Input for this task Block Start

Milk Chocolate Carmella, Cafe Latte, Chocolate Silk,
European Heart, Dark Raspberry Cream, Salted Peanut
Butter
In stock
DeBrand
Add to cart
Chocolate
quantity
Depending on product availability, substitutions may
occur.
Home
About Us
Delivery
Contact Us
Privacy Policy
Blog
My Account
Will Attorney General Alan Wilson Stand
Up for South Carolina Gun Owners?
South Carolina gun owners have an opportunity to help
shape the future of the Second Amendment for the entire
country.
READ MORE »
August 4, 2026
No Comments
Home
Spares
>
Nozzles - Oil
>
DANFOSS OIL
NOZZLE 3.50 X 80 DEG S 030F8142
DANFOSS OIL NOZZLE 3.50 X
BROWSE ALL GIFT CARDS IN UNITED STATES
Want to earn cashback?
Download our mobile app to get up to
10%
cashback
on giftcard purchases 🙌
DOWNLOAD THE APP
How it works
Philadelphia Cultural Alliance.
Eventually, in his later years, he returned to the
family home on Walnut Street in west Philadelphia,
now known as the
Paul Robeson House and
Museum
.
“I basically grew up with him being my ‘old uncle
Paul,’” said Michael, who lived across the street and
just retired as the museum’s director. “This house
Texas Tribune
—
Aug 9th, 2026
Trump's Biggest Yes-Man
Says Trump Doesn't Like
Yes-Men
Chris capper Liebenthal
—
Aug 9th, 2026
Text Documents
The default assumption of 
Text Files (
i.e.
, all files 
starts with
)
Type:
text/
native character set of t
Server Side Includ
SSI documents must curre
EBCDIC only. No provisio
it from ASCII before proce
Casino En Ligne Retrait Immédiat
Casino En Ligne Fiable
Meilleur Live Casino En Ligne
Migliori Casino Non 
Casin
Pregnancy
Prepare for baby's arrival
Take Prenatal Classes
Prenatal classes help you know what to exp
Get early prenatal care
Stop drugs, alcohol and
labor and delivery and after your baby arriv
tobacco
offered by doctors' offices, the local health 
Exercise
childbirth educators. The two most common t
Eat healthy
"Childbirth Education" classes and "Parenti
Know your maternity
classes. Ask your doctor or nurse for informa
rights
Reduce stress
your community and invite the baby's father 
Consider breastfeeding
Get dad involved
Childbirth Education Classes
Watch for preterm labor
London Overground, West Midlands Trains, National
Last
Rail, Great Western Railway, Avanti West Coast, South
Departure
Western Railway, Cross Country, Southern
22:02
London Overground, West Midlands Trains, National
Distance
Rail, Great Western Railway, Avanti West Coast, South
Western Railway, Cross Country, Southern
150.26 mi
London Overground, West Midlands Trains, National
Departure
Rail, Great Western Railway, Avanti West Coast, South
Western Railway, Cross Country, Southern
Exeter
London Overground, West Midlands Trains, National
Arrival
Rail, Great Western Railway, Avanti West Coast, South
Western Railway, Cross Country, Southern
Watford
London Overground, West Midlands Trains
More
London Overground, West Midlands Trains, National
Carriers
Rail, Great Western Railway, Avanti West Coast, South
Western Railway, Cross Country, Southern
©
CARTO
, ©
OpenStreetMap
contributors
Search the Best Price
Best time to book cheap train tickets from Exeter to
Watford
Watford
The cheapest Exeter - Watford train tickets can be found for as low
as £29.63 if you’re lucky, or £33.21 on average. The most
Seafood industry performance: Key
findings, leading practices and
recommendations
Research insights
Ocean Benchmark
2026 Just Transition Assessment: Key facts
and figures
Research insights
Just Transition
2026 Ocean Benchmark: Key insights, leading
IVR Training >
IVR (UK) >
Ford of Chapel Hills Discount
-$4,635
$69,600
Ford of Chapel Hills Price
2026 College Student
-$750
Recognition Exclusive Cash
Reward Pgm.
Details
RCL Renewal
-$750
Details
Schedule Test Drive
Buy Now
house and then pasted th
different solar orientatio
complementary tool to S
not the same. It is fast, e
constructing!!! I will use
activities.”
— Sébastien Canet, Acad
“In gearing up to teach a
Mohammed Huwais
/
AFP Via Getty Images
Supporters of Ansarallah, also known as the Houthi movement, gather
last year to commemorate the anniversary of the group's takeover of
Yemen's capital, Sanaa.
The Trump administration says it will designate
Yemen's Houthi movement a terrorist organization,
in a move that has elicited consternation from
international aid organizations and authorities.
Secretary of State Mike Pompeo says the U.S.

Input for this task Block End

◆ Task item: Tell how many lines above hold "known", nothing more.

◆ Your solution: 2